Welch bahnbrechende Erkenntnis! Ich habe schon gegen unzählige Haftbefehle Beschwerde eingelegt, denen sich meine Mandanten durch Abwesenheit widersetzten. Noch nie ist ein Richter auf die Idee gekommen, dass dieses Rechtsmittel unzulässig sein könnte. Wie auch? In der Strafprozessordnung ist eindeutig festgehalten, dass Beschwerden gegen Haftbefehle zulässig sind. Dass der Beschuldigte dafür in Haft sitzen muss, steht nirgends. Was man allerdings auch unschwer in jedem Standardkommentar zum Strafprozessrecht nachlesen kann.

Überdies: Dem betreffenden Richter steht es laut dem Gesetz gar nicht zu, über die Zulässigkeit einer Beschwerde gegen seinen Haftbefehl zu entscheiden. Er hat nur die Möglichkeit, die eigene Entscheidung abzuändern. Oder er muss das Rechtsmittel an das Beschwerdegericht weiterleiten – und zwar innerhalb von drei Tagen. Die Frage, ob ich die Beschwerde zurücknehme, war also völlig deplatziert. Ebenso wie die unverhohlene Drohung, die Beschwerde als unzulässig zu behandeln.

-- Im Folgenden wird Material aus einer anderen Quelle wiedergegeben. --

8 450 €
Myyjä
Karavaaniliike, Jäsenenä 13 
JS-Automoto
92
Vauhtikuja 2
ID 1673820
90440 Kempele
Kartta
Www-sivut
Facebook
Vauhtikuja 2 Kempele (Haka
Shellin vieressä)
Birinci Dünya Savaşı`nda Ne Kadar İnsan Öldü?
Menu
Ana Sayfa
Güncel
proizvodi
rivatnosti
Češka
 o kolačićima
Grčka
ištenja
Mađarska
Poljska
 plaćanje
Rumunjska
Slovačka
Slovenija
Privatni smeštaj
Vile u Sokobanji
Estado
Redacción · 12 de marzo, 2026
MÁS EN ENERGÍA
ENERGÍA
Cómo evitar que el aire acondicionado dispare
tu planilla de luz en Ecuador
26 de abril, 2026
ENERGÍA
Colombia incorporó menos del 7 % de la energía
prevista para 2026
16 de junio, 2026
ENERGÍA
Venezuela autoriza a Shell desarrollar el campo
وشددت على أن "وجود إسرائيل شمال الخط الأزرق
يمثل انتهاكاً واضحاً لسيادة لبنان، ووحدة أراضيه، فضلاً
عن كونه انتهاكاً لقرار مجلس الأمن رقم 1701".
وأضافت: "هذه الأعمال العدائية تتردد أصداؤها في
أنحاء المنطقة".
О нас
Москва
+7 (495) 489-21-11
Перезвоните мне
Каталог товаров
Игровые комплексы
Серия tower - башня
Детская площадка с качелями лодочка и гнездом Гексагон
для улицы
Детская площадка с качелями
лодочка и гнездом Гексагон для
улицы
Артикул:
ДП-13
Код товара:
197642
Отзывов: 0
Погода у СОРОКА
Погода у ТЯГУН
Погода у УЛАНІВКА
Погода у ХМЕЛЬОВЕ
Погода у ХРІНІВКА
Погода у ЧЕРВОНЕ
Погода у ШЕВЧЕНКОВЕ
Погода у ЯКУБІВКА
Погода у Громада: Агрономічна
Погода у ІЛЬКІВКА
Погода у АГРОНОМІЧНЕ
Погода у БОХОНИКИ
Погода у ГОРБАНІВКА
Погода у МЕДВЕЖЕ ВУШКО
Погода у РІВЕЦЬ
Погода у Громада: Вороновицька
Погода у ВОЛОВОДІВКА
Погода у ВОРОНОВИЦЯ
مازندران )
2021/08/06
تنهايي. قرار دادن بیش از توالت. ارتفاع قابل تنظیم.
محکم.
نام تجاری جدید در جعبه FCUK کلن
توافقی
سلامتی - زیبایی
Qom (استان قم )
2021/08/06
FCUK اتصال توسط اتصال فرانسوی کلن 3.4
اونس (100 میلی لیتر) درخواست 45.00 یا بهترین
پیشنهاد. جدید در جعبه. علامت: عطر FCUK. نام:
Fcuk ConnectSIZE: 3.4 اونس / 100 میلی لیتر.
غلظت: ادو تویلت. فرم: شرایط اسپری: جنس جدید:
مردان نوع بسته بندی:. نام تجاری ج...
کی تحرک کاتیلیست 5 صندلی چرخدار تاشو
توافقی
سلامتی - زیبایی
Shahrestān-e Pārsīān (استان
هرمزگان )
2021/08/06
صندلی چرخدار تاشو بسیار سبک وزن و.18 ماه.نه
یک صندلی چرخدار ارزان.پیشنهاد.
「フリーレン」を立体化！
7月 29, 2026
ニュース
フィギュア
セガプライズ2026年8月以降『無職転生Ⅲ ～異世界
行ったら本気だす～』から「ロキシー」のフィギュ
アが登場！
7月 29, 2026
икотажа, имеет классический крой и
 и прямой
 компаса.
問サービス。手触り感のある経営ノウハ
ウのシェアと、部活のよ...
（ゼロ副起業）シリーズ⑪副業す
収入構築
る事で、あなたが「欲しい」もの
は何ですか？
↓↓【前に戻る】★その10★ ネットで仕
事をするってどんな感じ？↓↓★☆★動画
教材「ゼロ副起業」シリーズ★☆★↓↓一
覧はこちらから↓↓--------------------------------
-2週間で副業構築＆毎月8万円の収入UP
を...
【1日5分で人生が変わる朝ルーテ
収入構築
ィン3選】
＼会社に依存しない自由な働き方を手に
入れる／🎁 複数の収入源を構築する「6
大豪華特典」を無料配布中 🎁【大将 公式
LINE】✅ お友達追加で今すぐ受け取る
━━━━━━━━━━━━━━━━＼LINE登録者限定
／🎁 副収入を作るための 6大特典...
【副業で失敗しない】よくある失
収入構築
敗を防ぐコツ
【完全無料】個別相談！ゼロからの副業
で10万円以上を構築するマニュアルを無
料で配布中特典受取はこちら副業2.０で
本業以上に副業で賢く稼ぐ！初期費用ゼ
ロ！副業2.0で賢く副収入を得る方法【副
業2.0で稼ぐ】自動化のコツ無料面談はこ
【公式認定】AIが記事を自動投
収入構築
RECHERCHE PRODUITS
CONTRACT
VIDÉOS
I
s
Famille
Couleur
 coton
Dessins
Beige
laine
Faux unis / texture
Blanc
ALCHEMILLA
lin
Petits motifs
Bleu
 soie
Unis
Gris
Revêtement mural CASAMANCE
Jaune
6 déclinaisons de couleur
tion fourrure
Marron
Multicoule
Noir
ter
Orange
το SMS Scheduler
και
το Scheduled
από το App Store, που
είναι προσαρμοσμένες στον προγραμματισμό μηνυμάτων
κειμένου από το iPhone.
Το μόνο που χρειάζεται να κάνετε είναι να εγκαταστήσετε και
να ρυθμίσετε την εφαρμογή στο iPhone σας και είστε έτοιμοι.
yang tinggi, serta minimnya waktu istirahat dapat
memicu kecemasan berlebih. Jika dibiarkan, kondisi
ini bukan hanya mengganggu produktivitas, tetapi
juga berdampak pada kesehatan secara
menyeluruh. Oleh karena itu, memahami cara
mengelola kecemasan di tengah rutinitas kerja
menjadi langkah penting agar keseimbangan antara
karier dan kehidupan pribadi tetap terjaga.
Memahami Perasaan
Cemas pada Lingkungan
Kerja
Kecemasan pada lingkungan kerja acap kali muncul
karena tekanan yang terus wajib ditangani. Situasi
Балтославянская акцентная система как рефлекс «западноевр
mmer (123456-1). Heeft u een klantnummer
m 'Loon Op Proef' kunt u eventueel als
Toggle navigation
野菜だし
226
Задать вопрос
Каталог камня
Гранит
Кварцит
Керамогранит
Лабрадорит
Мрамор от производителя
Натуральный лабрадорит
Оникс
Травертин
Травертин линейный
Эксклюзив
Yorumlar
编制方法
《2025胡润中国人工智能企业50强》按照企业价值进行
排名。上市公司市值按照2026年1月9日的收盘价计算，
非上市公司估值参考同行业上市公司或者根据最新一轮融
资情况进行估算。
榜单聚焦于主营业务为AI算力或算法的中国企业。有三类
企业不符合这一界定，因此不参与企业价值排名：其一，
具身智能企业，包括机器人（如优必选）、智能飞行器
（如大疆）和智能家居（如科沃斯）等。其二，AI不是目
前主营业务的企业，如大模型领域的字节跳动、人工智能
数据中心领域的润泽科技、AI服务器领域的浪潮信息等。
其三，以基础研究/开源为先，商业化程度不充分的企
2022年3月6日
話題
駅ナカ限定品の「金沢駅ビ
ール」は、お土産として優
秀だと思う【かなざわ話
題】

Ab dem Zeitpunkt wollte ich echt kein Risiko mehr eingehen. Ich rief deshalb den Vorsitzenden des Beschwerdegerichts an und erzählte ihm von der Sache. Der ist ein sehr umgänglicher Mensch. Er war freundlicherweise bereit, seinen jungen Kollegen nachher in der Kantine mal ganz beläufig zu fragen, wie es denn insgesamt so läuft.

Am nächsten Tag wurde der Haftbefehl dann auf meine Beschwerde hin aufgehoben – und zwar durch den jungen Richter selbst.